I have always had my way. I lived for myself. I did whatever I wanted. I got whatever I wanted. I would not rest till things happened my way. If I liked a dress, I would think about it and go to get it, hail, gail or storm. If I liked 3 pairs of shoes, I wouldn’t bother about the price; I would just buy them all. If I didn’t like something, it was out of my house (and heart). If I was looking for a forgotten song, I would sit up whole night till I found it for download online.
When I was a dreamy 24 year old, I had big dreams about my wedding – the kind of dresses I would wear, the kind of decoration that will be done, the kind of card that would be sent out, the kind of hairstyle I would do. Somewhere, those illusions faded. And now when the time has come, I am quite uninterested in my wedding preparations.
For a person who has always had her way, it is so difficult to play along with things others decide for her. I realise I am doing too many things I don’t like. Some things have to happen a certain way, whether you like it or not, I am told by my Mother. Why? I don’t get it at all.

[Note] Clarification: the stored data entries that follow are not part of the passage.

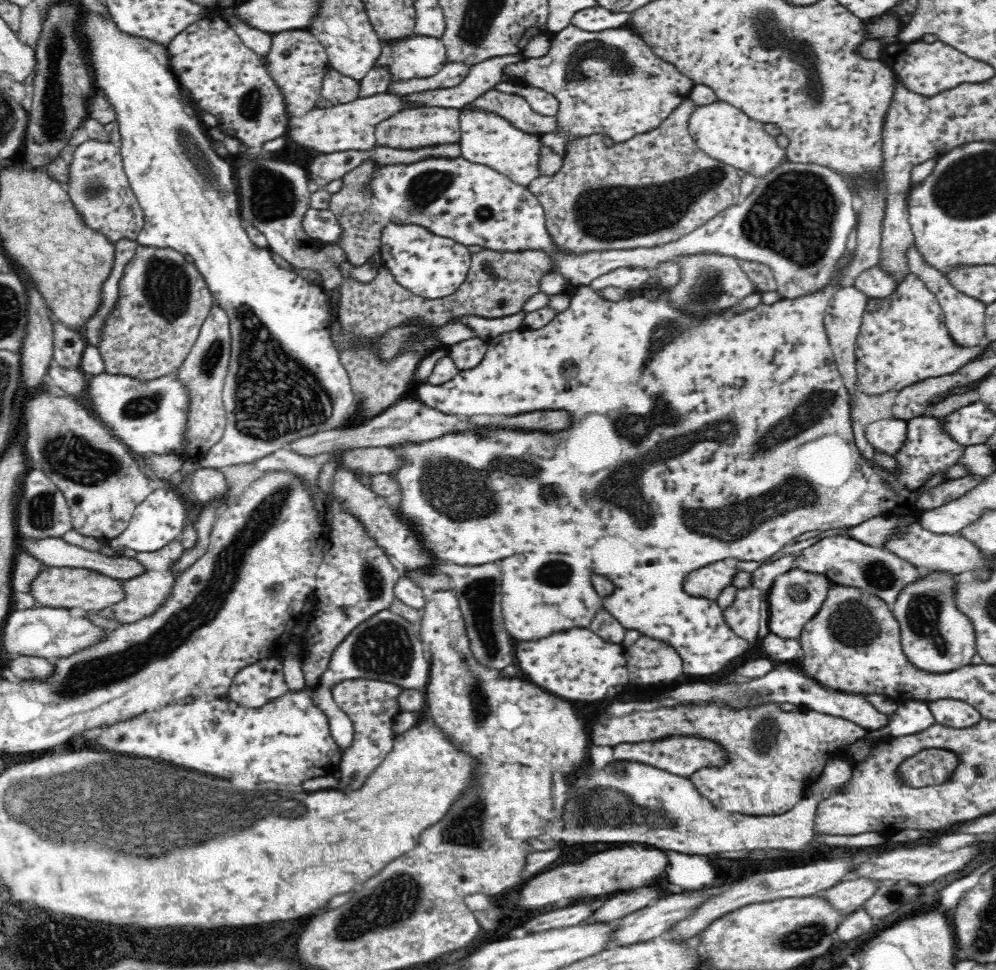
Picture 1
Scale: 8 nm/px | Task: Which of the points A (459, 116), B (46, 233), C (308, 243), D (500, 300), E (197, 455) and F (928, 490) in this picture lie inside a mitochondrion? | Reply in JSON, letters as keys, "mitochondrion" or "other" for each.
{"A":"other","B":"other","C":"other","D":"mitochondrion","E":"other","F":"other"}

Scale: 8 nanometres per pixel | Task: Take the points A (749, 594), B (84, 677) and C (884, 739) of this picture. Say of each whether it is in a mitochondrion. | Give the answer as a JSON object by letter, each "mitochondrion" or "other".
{"A":"other","B":"mitochondrion","C":"other"}

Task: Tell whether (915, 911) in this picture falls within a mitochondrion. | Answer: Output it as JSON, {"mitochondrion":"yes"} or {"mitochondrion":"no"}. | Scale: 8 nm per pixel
{"mitochondrion":"no"}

I feel discontent – following customs I don’t believe in, buying jewellery I don’t like, wearing clothes I don’t like, wearing colours I don’t like, agreeing to a wedding schedule I am not happy with, marrying a person I barely know, letting go of my books, shoes and clothes, letting go of my friends and my independent life. After heated initial protests, I have stopped caring about what is happening, even though it is my wedding and is supposed to be the most important event of my life.
This is big change, undoubtedly. I am supposed to embrace it and enjoy it. I tried. I looked at bridal wear in shop displays and ignored everything else. Shobha De’s Spouse was my Bible for a few days (till I stopped pretending to be brave and gave it up). Soon, I would be giving up meeting friends to learn cooking.

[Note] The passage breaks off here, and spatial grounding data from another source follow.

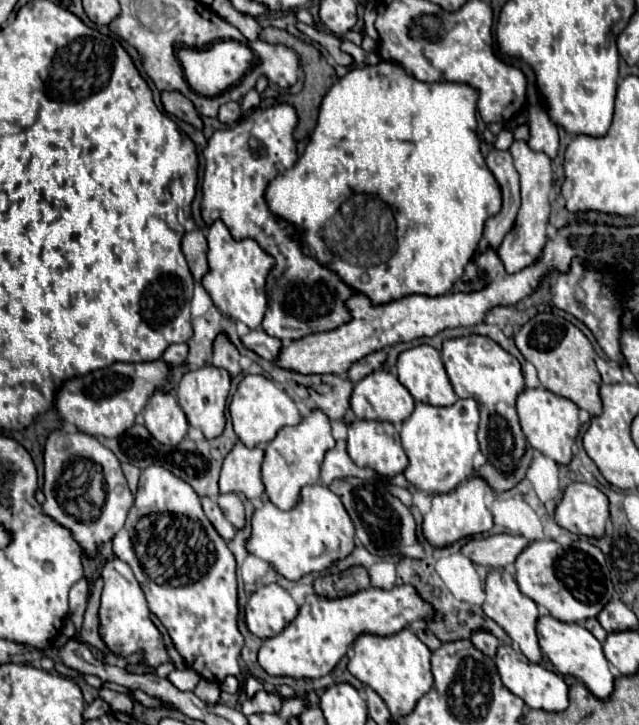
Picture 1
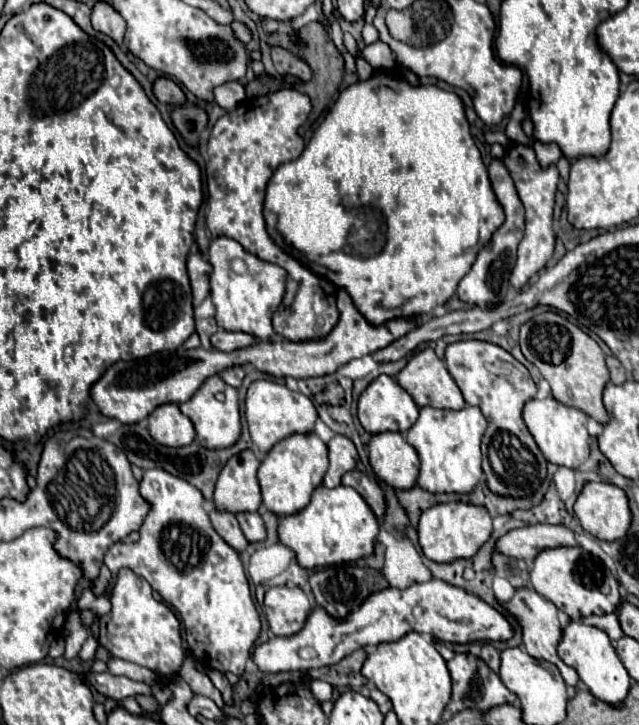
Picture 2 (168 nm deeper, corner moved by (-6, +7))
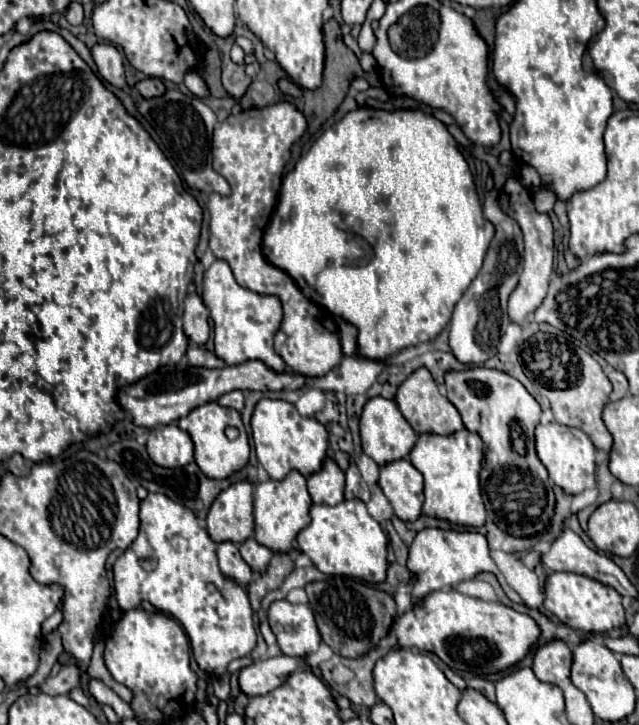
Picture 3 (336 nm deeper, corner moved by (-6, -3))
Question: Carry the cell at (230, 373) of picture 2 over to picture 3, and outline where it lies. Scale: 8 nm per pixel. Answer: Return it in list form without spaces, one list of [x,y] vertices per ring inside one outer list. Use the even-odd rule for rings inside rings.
[[[241,390],[227,392],[227,394],[223,394],[217,402],[219,402],[223,408],[235,408],[237,412],[241,412],[241,410],[243,410],[243,392],[241,392]]]

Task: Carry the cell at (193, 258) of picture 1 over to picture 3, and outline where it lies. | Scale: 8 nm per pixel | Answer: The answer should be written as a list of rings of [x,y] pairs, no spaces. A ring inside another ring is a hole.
[[[193,292],[185,298],[185,314],[183,314],[183,330],[189,342],[203,346],[209,338],[209,310],[203,300]]]

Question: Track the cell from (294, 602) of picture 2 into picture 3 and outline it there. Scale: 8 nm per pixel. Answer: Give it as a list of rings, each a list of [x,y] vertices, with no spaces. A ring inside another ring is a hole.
[[[273,602],[269,608],[269,626],[287,656],[309,656],[321,644],[315,616],[307,604]]]

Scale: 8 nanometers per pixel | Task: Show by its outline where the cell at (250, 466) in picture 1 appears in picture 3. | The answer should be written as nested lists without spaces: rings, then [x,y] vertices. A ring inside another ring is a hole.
[[[235,482],[217,496],[207,514],[207,532],[217,544],[241,544],[253,538],[253,486],[249,482]]]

Life is changing. New elements have found their way in. No one talks to me about anything other than wedding. Only sari shops and wholesale markets will be visited now. I am expected to only prepare for the wedding and forget everything else. I have to stop enjoying solitude and get used to a family life. I have to learn to sacrifice and put others before myself – the 2 traits I had deleted from my system years ago. I am no longer a free bird. I am no longer a happy-go-lucky girl.
I was dragged to a gold jewellery store today. In the store that had at least a 100 customers, I sat in stoic silence – rigid and stubborn. At times, scowling at the gaudy designs. At times glaring at the over-excited customers. This was silent protest against the snatching away of my well settled, content life.
I wouldn’t mind if someone else buys my wedding clothes for me while I am left on my own to cope with the big change.
Sacrifice. Compromise. Adjustment. Traditions. Domestic life. I chant these words in my mind day and night hoping that some day they will make sense to me.